W końcu poczucie porażki to jedno z podstawowych ludzkich doświadczeń – bardzo uniwersalne. Ale nie tylko dlatego tę książkę czyta się z rosnącą fascynacją. Fascynujący jest język tego reportażu – z jednej strony przystępny, bezpośredni, potoczny – z drugiej literacki, operujący anegdotą, metaforą, skrótem. „Gdyby nie pewien bóbr, Detroit nigdy by nie powstało. Ludwik XIII, homoseksualny król Francji z rozszczepionym podniebieniem i problemami z jąkaniem, bardzo lubił paradować po ulicach Paryża ubrany w kapelusz z bobra”. Otóż to! Typowy LeDuff. Dowcip, sugestywny obrazek, żadnych nudnawych opisów. „Dojechałem do klubu jazzowego Baker’s Keyboard Lounge w momencie, kiedy zaszło słońce”. Jakby to miało jakieś znaczenie. Ale pal licho zgrzebną celowość, my tu dostajemy nastroje, minifabułki, anegdoty i obrazy – niektóre bardzo długo z nami zostaną. Jak ten: „Zmarłych grzebano tutaj zazwyczaj w krzykliwie pomalowanych urnach lub trumnach wypełnionych fioletowymi i pomarańczowymi pomponami”. Zmarli wśród kolorowych pomponów! Oczywiście naukowiec antropolog, który spodziewał się socjologicznej i ekonomicznej analizy, prześwietlenia morfologii miasta, statystyk i danych, może się poczuć rozczarowany. A jednak udało się autorowi uchwycić i ponury urok Miasta Silników, i realną grozę, okrucieństwo dzielnic, w których człowiek z wypchanym portfelem jest zwierzyną łowną.
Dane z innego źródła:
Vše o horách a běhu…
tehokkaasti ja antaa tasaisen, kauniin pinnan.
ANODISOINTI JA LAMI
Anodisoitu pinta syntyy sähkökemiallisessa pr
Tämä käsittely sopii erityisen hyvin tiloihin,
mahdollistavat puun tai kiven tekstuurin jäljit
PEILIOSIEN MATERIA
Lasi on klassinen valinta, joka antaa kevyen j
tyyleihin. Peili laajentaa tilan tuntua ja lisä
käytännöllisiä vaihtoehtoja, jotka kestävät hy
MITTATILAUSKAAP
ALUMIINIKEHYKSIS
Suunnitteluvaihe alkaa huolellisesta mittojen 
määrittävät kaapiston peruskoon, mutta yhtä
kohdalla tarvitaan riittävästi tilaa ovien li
Narratorem książki jest dziennikarz, który po latach wraca na stare śmiecie, do zeszmaconego Detroit, by opisać miasto od środka. Mimo że pisze reportaż, stara się pisać jak najintensywniej, używa wszystkich dostępnych środków wyrazu. Chce nas przerazić, oczarować, zaszokować i uwieść. Jest jak w telewizji: emocje, emocje! Tempo, szybki montaż, wyraziste postacie! Bohaterowie tego reportażu są skonstruowani tak jak bohaterowie literaccy. Obserwujemy ich w różnych sytuacjach, kibicujemy im, potępiamy ich bądź usprawiedliwiamy. Kronika upadku Wielkiego Amerykańskiego Przemysłowego Miasta to także historia starzejącego się dziennikarza, który traci grunt pod nogami i dystans, a atmosfera miasta udziela mu się i powoli zatruwa jego życie zawodowe i osobiste. „To miasto płonie całymi dniami i nocami, a my mamy gówniany ekwipunek”. Ale przecież lubimy patrzeć, jak płonie.